As someone who has worked in this field, I almost spewed coffee out my nose. Thanks for the chuckles.

3 comments

Same.

I got a call literally last week Tuesday because one of the usual operators had left his position at one of the top 5 US aerospace and defense contractors (other than Raytheon), and they didn't know how to reset the sequence for the machine my employer had built for them less than 10 years ago.

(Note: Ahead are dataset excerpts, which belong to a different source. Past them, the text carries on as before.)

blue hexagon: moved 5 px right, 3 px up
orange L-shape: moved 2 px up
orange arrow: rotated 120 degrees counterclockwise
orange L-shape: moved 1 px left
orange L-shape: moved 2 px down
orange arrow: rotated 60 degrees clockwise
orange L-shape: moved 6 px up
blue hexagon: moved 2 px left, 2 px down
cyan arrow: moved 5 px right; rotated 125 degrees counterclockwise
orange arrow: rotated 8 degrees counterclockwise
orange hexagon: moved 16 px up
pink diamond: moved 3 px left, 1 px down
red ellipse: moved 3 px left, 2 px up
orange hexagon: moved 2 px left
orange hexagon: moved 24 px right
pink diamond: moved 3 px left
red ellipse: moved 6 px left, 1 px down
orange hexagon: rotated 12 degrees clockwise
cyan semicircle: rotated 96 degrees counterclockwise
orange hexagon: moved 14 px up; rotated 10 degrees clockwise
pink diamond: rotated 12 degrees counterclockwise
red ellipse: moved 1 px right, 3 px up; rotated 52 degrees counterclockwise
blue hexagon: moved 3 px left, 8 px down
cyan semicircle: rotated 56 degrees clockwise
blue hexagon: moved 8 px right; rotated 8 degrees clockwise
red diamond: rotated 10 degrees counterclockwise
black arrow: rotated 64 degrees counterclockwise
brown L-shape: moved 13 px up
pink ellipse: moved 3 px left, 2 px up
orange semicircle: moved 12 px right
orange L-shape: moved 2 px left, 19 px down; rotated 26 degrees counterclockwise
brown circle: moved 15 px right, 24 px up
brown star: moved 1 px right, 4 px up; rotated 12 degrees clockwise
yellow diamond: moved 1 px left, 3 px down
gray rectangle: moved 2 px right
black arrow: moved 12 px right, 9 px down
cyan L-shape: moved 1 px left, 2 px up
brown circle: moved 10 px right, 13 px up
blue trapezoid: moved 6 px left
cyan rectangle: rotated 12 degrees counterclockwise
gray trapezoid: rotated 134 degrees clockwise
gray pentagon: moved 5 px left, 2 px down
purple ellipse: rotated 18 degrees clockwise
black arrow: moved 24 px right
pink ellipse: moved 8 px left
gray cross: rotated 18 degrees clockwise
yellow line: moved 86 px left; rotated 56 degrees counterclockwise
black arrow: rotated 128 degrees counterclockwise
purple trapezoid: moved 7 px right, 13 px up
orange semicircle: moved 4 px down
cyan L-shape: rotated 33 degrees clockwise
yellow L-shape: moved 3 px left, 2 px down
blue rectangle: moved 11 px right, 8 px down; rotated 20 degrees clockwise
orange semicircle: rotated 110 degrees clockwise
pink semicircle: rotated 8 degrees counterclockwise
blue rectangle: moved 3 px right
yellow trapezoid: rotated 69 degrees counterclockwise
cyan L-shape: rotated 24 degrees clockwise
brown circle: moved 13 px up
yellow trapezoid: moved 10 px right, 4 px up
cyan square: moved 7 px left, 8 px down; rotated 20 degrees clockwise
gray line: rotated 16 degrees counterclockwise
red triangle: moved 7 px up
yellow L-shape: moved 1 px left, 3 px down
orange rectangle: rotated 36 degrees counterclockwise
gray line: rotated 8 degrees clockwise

Sure, any controls engineer worth their Ethernet cable would be able to read the PLC code and reverse-engineer it, but the user manual for that machine is about 8 pages of mostly boilerplate and would take an intern about 15 minutes to generate. It would take 50 times as many pages and 500 times as much effort to generate a proper user manual that would guarantee the next operator can read the manuals and fully understand what needs to happen to make good parts.

Oh c'mon. I worked at RMS in Tucson. We had tons of this. Hell, in one lab we found test procedures for the Phoenix missile for our HWIL, which hasn't had a Phoenix in there for decades.
Agreed, it's a silly notion based in no facts whatsoever.

Also, if the government isn't paying for it anymore, there's no reason to put overhead money towards keeping those manufacturing lines open anymore.